**Brief**
Make a verbatim copy of all the records.

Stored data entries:
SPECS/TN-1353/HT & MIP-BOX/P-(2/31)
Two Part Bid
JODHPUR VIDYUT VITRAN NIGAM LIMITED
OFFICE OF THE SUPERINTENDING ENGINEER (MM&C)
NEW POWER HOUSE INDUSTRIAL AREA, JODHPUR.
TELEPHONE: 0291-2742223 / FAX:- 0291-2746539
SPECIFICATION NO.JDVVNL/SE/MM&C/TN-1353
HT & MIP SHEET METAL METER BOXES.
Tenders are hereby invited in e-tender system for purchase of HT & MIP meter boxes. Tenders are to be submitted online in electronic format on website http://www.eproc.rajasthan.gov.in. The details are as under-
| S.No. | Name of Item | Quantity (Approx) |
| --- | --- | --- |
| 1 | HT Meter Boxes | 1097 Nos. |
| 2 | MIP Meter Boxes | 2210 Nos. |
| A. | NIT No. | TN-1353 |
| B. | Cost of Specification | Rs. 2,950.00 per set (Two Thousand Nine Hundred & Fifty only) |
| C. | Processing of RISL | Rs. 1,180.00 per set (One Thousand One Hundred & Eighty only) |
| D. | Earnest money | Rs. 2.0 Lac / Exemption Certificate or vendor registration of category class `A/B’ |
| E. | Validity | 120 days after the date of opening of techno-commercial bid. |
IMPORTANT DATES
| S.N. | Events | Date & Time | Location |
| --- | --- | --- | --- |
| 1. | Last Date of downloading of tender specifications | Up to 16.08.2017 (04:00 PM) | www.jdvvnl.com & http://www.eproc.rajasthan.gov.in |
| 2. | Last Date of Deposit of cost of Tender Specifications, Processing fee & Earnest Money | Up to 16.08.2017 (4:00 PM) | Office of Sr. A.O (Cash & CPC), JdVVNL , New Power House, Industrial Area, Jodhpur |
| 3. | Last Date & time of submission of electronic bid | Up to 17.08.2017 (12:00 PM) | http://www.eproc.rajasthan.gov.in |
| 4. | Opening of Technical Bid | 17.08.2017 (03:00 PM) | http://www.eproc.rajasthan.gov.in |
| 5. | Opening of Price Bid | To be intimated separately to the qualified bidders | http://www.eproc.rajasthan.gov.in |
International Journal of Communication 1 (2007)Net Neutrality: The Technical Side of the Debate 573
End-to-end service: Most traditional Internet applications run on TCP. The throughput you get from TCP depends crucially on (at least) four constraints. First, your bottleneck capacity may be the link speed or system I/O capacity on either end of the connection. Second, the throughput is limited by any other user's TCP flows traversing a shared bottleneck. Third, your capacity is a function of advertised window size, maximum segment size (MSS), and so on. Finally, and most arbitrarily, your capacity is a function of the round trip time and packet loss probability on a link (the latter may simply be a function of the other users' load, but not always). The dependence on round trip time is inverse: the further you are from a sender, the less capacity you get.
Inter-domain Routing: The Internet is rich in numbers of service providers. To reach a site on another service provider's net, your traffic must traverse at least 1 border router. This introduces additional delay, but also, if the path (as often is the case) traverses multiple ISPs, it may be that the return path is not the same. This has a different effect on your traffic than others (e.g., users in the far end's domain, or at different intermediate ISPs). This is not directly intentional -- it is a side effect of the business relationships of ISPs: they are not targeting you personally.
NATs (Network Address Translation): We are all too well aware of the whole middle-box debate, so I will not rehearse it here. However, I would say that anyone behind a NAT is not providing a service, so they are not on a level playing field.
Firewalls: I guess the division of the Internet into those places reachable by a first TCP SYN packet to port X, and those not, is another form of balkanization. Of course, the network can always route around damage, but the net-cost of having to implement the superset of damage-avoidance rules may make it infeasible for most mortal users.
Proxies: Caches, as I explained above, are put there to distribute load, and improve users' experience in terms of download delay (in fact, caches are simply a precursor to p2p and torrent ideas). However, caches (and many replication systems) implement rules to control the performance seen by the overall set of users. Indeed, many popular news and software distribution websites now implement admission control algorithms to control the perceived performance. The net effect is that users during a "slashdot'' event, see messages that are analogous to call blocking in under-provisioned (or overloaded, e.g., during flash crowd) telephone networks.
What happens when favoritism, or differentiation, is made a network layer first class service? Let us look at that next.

**Your response**
SPECS/TN-1353/HT & MIP-BOX/P-(2/31)
Two Part Bid
JODHPUR VIDYUT VITRAN NIGAM LIMITED
OFFICE OF THE SUPERINTENDING ENGINEER (MM&C)
NEW POWER HOUSE INDUSTRIAL AREA, JODHPUR.
TELEPHONE: 0291-2742223 / FAX:- 0291-2746539
SPECIFICATION NO.JDVVNL/SE/MM&C/TN-1353
HT & MIP SHEET METAL METER BOXES.
Tenders are hereby invited in e-tender system for purchase of HT & MIP meter boxes. Tenders are to be submitted online in electronic format on website http://www.eproc.rajasthan.gov.in. The details are as under-
| S.No. | Name of Item | Quantity (Approx) |
| --- | --- | --- |
| 1 | HT Meter Boxes | 1097 Nos. |
| 2 | MIP Meter Boxes | 2210 Nos. |
| A. | NIT No. | TN-1353 |
| B. | Cost of Specification | Rs. 2,950.00 per set (Two Thousand Nine Hundred & Fifty only) |
| C. | Processing of RISL | Rs. 1,180.00 per set (One Thousand One Hundred & Eighty only) |
| D. | Earnest money | Rs. 2.0 Lac / Exemption Certificate or vendor registration of category class `A/B’ |
| E. | Validity | 120 days after the date of opening of techno-commercial bid. |
IMPORTANT DATES
| S.N. | Events | Date & Time | Location |
| --- | --- | --- | --- |
| 1. | Last Date of downloading of tender specifications | Up to 16.08.2017 (04:00 PM) | www.jdvvnl.com & http://www.eproc.rajasthan.gov.in |
| 2. | Last Date of Deposit of cost of Tender Specifications, Processing fee & Earnest Money | Up to 16.08.2017 (4:00 PM) | Office of Sr. A.O (Cash & CPC), JdVVNL , New Power House, Industrial Area, Jodhpur |
| 3. | Last Date & time of submission of electronic bid | Up to 17.08.2017 (12:00 PM) | http://www.eproc.rajasthan.gov.in |
| 4. | Opening of Technical Bid | 17.08.2017 (03:00 PM) | http://www.eproc.rajasthan.gov.in |
| 5. | Opening of Price Bid | To be intimated separately to the qualified bidders | http://www.eproc.rajasthan.gov.in |
International Journal of Communication 1 (2007)Net Neutrality: The Technical Side of the Debate 573
End-to-end service: Most traditional Internet applications run on TCP. The throughput you get from TCP depends crucially on (at least) four constraints. First, your bottleneck capacity may be the link speed or system I/O capacity on either end of the connection. Second, the throughput is limited by any other user's TCP flows traversing a shared bottleneck. Third, your capacity is a function of advertised window size, maximum segment size (MSS), and so on. Finally, and most arbitrarily, your capacity is a function of the round trip time and packet loss probability on a link (the latter may simply be a function of the other users' load, but not always). The dependence on round trip time is inverse: the further you are from a sender, the less capacity you get.
Inter-domain Routing: The Internet is rich in numbers of service providers. To reach a site on another service provider's net, your traffic must traverse at least 1 border router. This introduces additional delay, but also, if the path (as often is the case) traverses multiple ISPs, it may be that the return path is not the same. This has a different effect on your traffic than others (e.g., users in the far end's domain, or at different intermediate ISPs). This is not directly intentional -- it is a side effect of the business relationships of ISPs: they are not targeting you personally.
NATs (Network Address Translation): We are all too well aware of the whole middle-box debate, so I will not rehearse it here. However, I would say that anyone behind a NAT is not providing a service, so they are not on a level playing field.
Firewalls: I guess the division of the Internet into those places reachable by a first TCP SYN packet to port X, and those not, is another form of balkanization. Of course, the network can always route around damage, but the net-cost of having to implement the superset of damage-avoidance rules may make it infeasible for most mortal users.
Proxies: Caches, as I explained above, are put there to distribute load, and improve users' experience in terms of download delay (in fact, caches are simply a precursor to p2p and torrent ideas). However, caches (and many replication systems) implement rules to control the performance seen by the overall set of users. Indeed, many popular news and software distribution websites now implement admission control algorithms to control the perceived performance. The net effect is that users during a "slashdot'' event, see messages that are analogous to call blocking in under-provisioned (or overloaded, e.g., during flash crowd) telephone networks.
What happens when favoritism, or differentiation, is made a network layer first class service? Let us look at that next.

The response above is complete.